Proteção de dados pessoais, pela sua relevância, é um dos assuntos do momento. É difícil resistir a não dar pitacos no tema. O Tribunal de Contas da União (TCU) não resistiu e no acórdão 1.384/2022 – Plenário apresentou os resultados da auditoria que teve por objeto o diagnóstico do grau de implementação da Lei Geral de Proteção de Dados (LGPD) na Administração Pública Federal.
A auditoria se dividiu em duas partes.
Na primeira, pretendeu-se saber tanto se os órgãos e entidades públicas se estruturaram para se adequar às exigências da lei quanto se houve efetiva implementação de medidas de proteção de dados. Para tanto, foi enviado um questionário de autoavaliação para 382 entidades federais.
Na segunda, a auditoria buscou saber se a Autoridade Nacional de Proteção de Dados (ANPD) e o seu Conselho estavam estruturados e em operação tal qual prevê a LGPD. A resposta foi obtida por meio de reuniões com os membros da ANPD.
Como era esperado, até porque a lei é recente, os resultados apontam que a proteção dos dados pessoais caminha lentamente na Administração Federal. No indicador de adequação à LGPD desenvolvido na auditoria, apenas 2,9% das entidades estão em nível aprimorado, 20,4% estão no intermediário, 58,9% estão no inicial e 17,8% têm nível inexpressivo. Quanto à ANPD, o TCU apontou problemas em seu funcionamento.

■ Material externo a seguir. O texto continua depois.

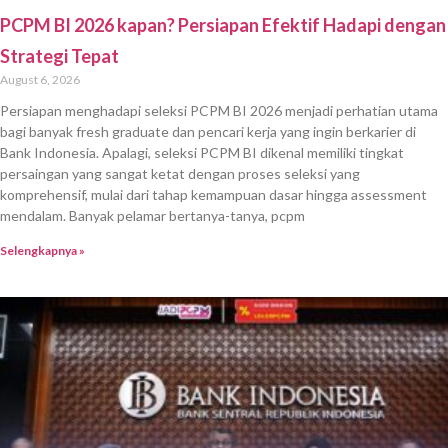
PCPM BI 2026 kapan? Persiapan Efektif Hadapi dengan
Strategi Tepat
August 6, 2026
Persiapan menghadapi seleksi PCPM BI 2026 menjadi perhatian utama
bagi banyak fresh graduate dan pencari kerja yang ingin berkarier di
Bank Indonesia. Apalagi, seleksi PCPM BI dikenal memiliki tingkat
persaingan yang sangat ketat dengan proses seleksi yang
komprehensif, mulai dari tahap kemampuan dasar hingga assessment
mendalam. Banyak pelamar bertanya-tanya, pcpm
Selengkapnya »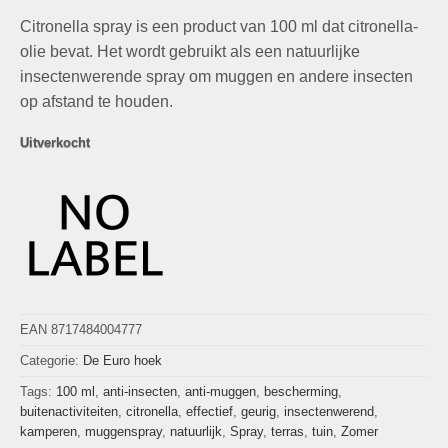
prijs
prijs
op
klant
Citronella spray is een product van 100 ml dat citronella-
was:
is:
waarderingen
€5,99.
€1,00.
olie bevat. Het wordt gebruikt als een natuurlijke
insectenwerende spray om muggen en andere insecten
op afstand te houden.
Uitverkocht
EAN 8717484004777
Categorie:
De Euro hoek
Tags:
100 ml
,
anti-insecten
,
anti-muggen
,
bescherming
,
buitenactiviteiten
,
citronella
,
effectief
,
geurig
,
insectenwerend
,
kamperen
,
muggenspray
,
natuurlijk
,
Spray
,
terras
,
tuin
,
Zomer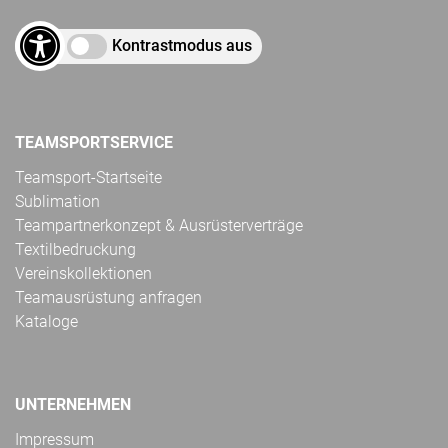
Kontrastmodus aus
TEAMSPORTSERVICE
Teamsport-Startseite
Sublimation
Teampartnerkonzept & Ausrüsterverträge
Textilbedruckung
Vereinskollektionen
Teamausrüstung anfragen
Kataloge
UNTERNEHMEN
Impressum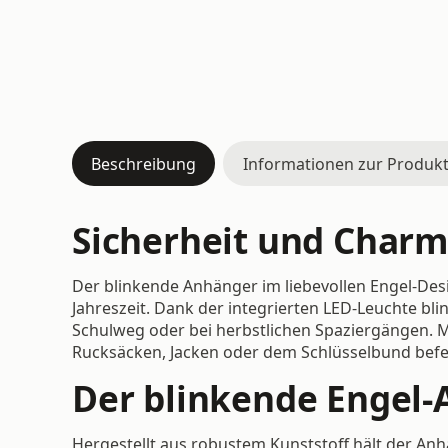
Beschreibung
Informationen zur Produkt
Sicherheit und Charme
Der blinkende Anhänger im liebevollen Engel-Desig
Jahreszeit. Dank der integrierten LED-Leuchte bli
Schulweg oder bei herbstlichen Spaziergängen. M
Rucksäcken, Jacken oder dem Schlüsselbund befe
Der blinkende Engel-
Hergestellt aus robustem Kunststoff hält der Anh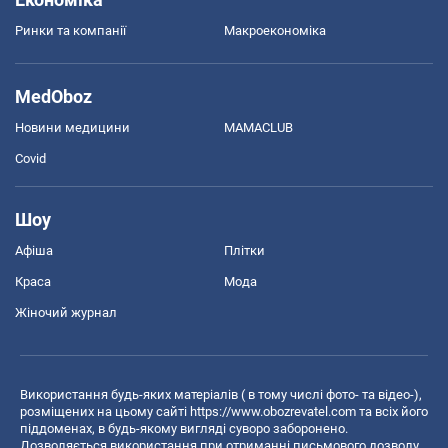
Ринки та компанії
Макроекономіка
MedOboz
Новини медицини
MAMACLUB
Covid
Шоу
Афіша
Плітки
Краса
Мода
Жіночий журнал
Використання будь-яких матеріалів ( в тому числі фото- та відео-),
розміщених на цьому сайті
https://www.obozrevatel.com
та всіх його
піддоменах, в будь-якому вигляді суворо заборонено.
Дозволяється використання при отриманні письмового дозволу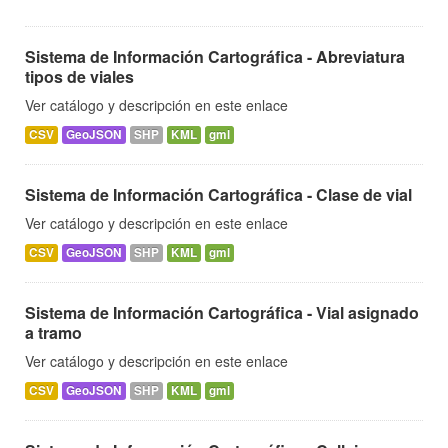
Sistema de Información Cartográfica - Abreviatura
tipos de viales
Ver catálogo y descripción en este enlace
CSV
GeoJSON
SHP
KML
gml
Sistema de Información Cartográfica - Clase de vial
Ver catálogo y descripción en este enlace
CSV
GeoJSON
SHP
KML
gml
Sistema de Información Cartográfica - Vial asignado
a tramo
Ver catálogo y descripción en este enlace
CSV
GeoJSON
SHP
KML
gml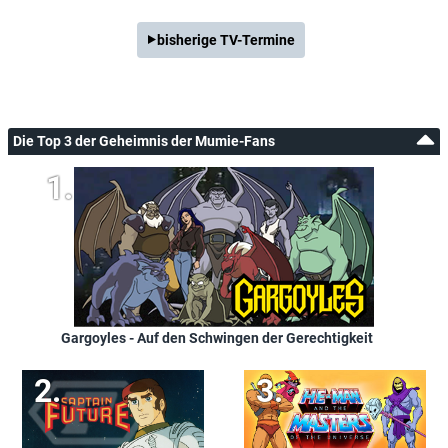
bisherige TV-Termine
Die Top 3 der Geheimnis der Mumie-Fans
Gargoyles - Auf den Schwingen der Gerechtigkeit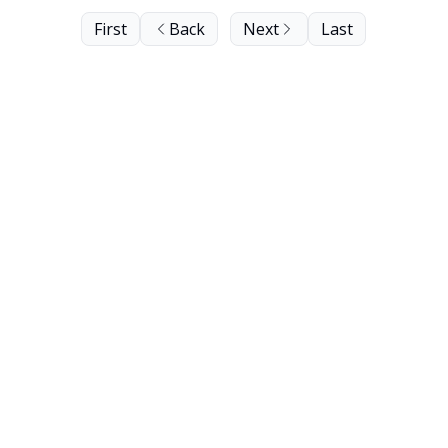
First
Back
Next
Last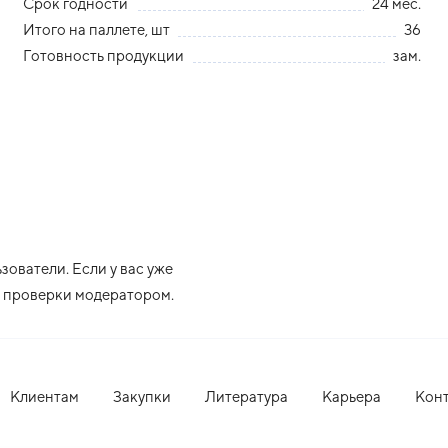
Срок годности
24 мес.
Итого на паллете, шт
36
Готовность продукции
зам.
ователи. Если у вас уже
ле проверки модератором.
Клиентам
Закупки
Литература
Карьера
Кон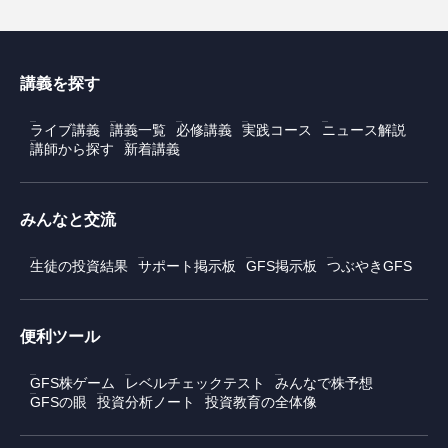
講義を探す
ライブ講義
講義一覧
必修講義
実践コース
ニュース解説
講師から探す
新着講義
みんなと交流
生徒の投資結果
サポート掲示板
GFS掲示板
つぶやきGFS
便利ツール
GFS株ゲーム
レベルチェックテスト
みんなで株予想
GFSの眼
投資分析ノート
投資教育の全体像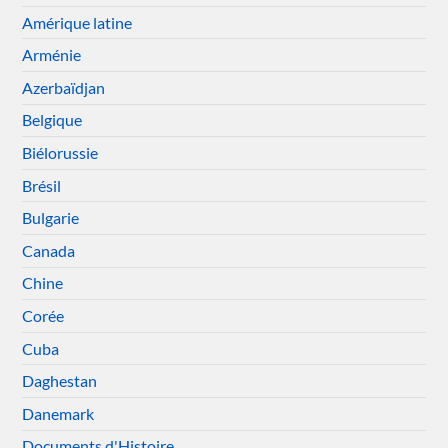
Amérique latine
Arménie
Azerbaïdjan
Belgique
Biélorussie
Brésil
Bulgarie
Canada
Chine
Corée
Cuba
Daghestan
Danemark
Documents d'Histoire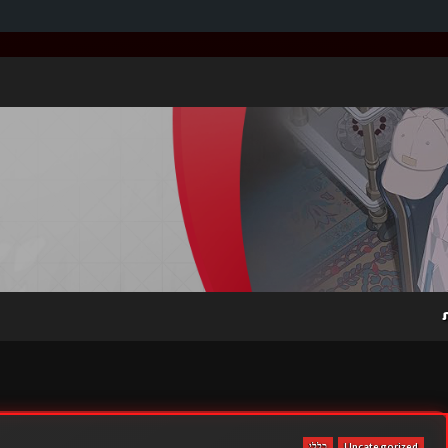
Uncategorized
כללי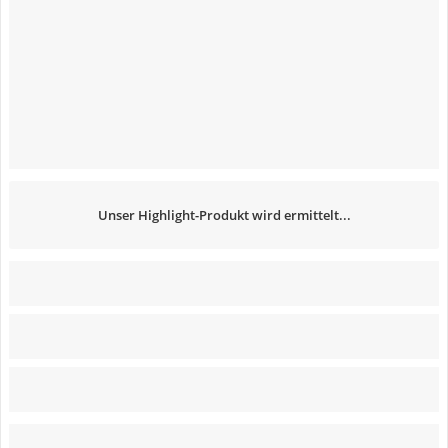
Unser Highlight-Produkt wird ermittelt...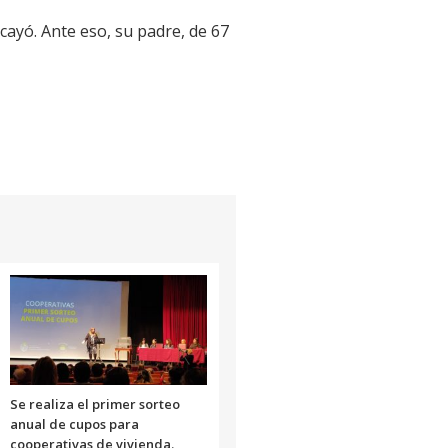
 cayó. Ante eso, su padre, de 67
Se realiza el primer sorteo
anual de cupos para
cooperativas de vivienda.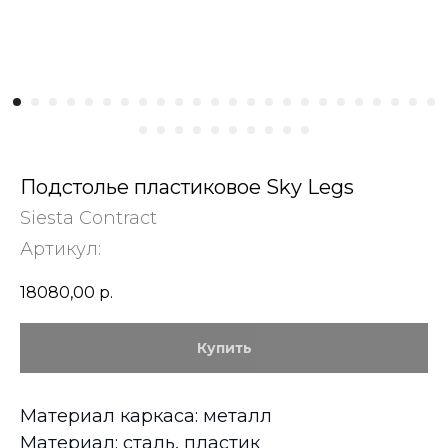
Подстолье пластиковое Sky Legs
Siesta Contract
Артикул:
18080,00
р.
Купить
Материал каркаса: металл
Материал: сталь, пластик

Ao final do acórdão, visando melhorar o tratamento de dados na Administração Pública Federal, o TCU fez uma série de recomendações à Secretaria de Governo Digital do Ministério da Economia, ao Conselho Nacional de Justiça, ao Conselho Nacional do Ministério Público, à ANPD, à Casa Civil e ao Ministério da Economia – para este último, recomendou transformar a ANPD em autarquia especial, o que se concretizou na recente Medida Provisória 1.124/2022. Até na intepretação da lei – quem seria o controlador de dados na administração pública – o TCU deu seus pitacos, como se observa no voto do Min. Aroldo Cedraz, que divergiu da ANPD.
Não se tira a relevância da auditoria do TCU que, além de expor problemas, almeja o aperfeiçoamento da administração na proteção de dados pessoais – agora, um direito fundamental (artigo 5º, LXXIX, CF).
Contudo, o TCU não deve esquecer que não está dentre as suas competências seja realizar diagnóstico sobre o tratamento de dados pelas entidades públicas e privadas, seja interpretar a LGPD.
A LGPD é bem clara ao elencar as competências da ANPD, como realizar auditorias para fiscalizar o tratamento de dados pessoais por qualquer agente, incluindo o Poder Público (artigo 55-J, XVI) e a interpretar a lei, em caráter terminativo na esfera administrativa (artigo 55-J, XX). Prevê-se que “a aplicação das sanções previstas nesta Lei compete exclusivamente à ANPD, e suas competências prevalecerão, no que se refere à proteção de dados pessoais, sobre as competências correlatas de outras entidades ou órgãos da administração pública” (artigo 55-K).
Esquecer isso pode gerar um “novo velho conhecido” problema de sobreposição de controles, que pode trazer insegurança jurídica. Que as recomendações não sejam mais do que pitacos.